Inventory of API tokens / PATs
Demonstrate that the organization maintains a comprehensive, up-to-date inventory of all API tokens and personal access tokens with documented ownership, scope, and lifecycle metadata.
Description
What this control does
This control requires maintaining a complete, centralized inventory of all API tokens, personal access tokens (PATs), and service account credentials used across systems, applications, and cloud environments. The inventory should document token purpose, scope, ownership, creation date, expiration status, and last-use timestamp. Organizations must implement automated discovery mechanisms to detect untracked tokens and enforce registration requirements before tokens are issued. This control is critical because API tokens often possess powerful privileges and are frequently over-permissioned, long-lived, or orphaned when employees leave or projects end.
Control objective
What auditing this proves
Demonstrate that the organization maintains a comprehensive, up-to-date inventory of all API tokens and personal access tokens with documented ownership, scope, and lifecycle metadata.
Associated risks
Risks this control addresses
- Attackers exploit orphaned or forgotten tokens that retain elevated privileges long after their original use case has ended
- Former employees or contractors retain valid tokens after offboarding, maintaining unauthorized access to production systems
- Shadow IT generates untracked tokens with excessive permissions that bypass approval workflows and logging requirements
- Stolen tokens remain active indefinitely because no expiration enforcement or rotation policy exists for undocumented credentials
- Security teams cannot identify or revoke compromised tokens during incident response because no central registry exists
- Over-permissioned tokens grant unnecessary access because scope creep occurs without periodic review or least-privilege validation
- Compliance violations occur when auditors cannot trace API access to authorized personnel or business purposes
Testing procedure
How an auditor verifies this control
- Obtain the organization's current API token and PAT inventory from the designated system of record (spreadsheet, CMDB, secrets management platform, or identity governance tool).
- Review the inventory schema to verify it captures token identifier, owner name or service account, creation date, expiration date, scope/permissions, associated system or application, and last-use timestamp.
- Select three critical systems or cloud platforms (e.g., GitHub, AWS, Azure DevOps, Salesforce) and query their native token management interfaces to export all active tokens.
- Compare exported token lists against the centralized inventory to identify any tokens present in production systems but absent from the inventory documentation.

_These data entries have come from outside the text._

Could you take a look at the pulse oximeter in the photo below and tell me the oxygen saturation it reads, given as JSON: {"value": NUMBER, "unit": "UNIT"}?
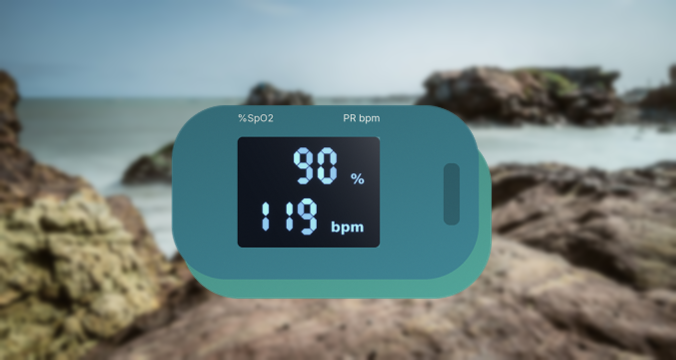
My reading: {"value": 90, "unit": "%"}
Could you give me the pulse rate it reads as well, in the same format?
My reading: {"value": 119, "unit": "bpm"}
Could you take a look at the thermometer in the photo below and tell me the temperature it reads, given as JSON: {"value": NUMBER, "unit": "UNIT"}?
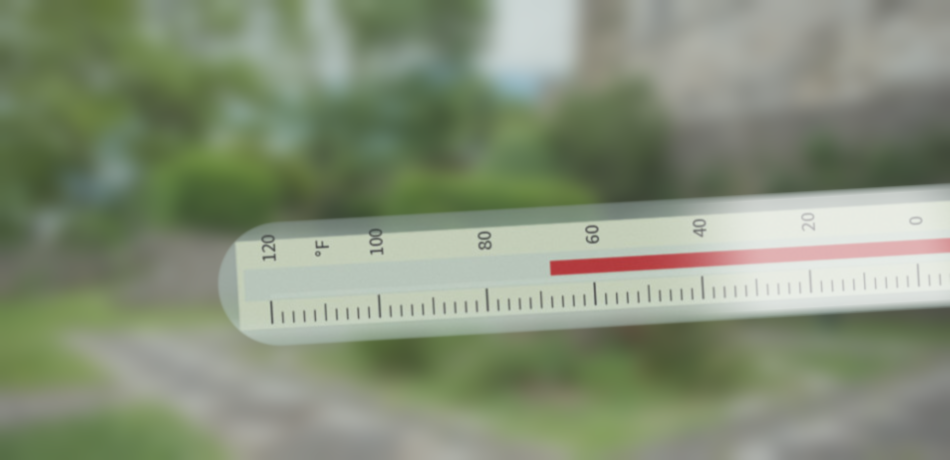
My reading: {"value": 68, "unit": "°F"}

- Select a sample of 15-20 tokens from the inventory spanning multiple systems and verify each entry's metadata by cross-referencing with source system records and owner confirmation.
- Interview token owners or administrators to confirm understanding of token purpose, validate current business need, and assess whether permissions align with documented scope.
- Review automated discovery mechanisms (scanning scripts, API integrations, or governance tools) and examine execution logs from the past 30 days to verify continuous monitoring is operational.
- Test token lifecycle procedures by requesting evidence of at least three recent token deprovisioning events triggered by employee offboarding or project closure, verifying removal from both inventory and production systems.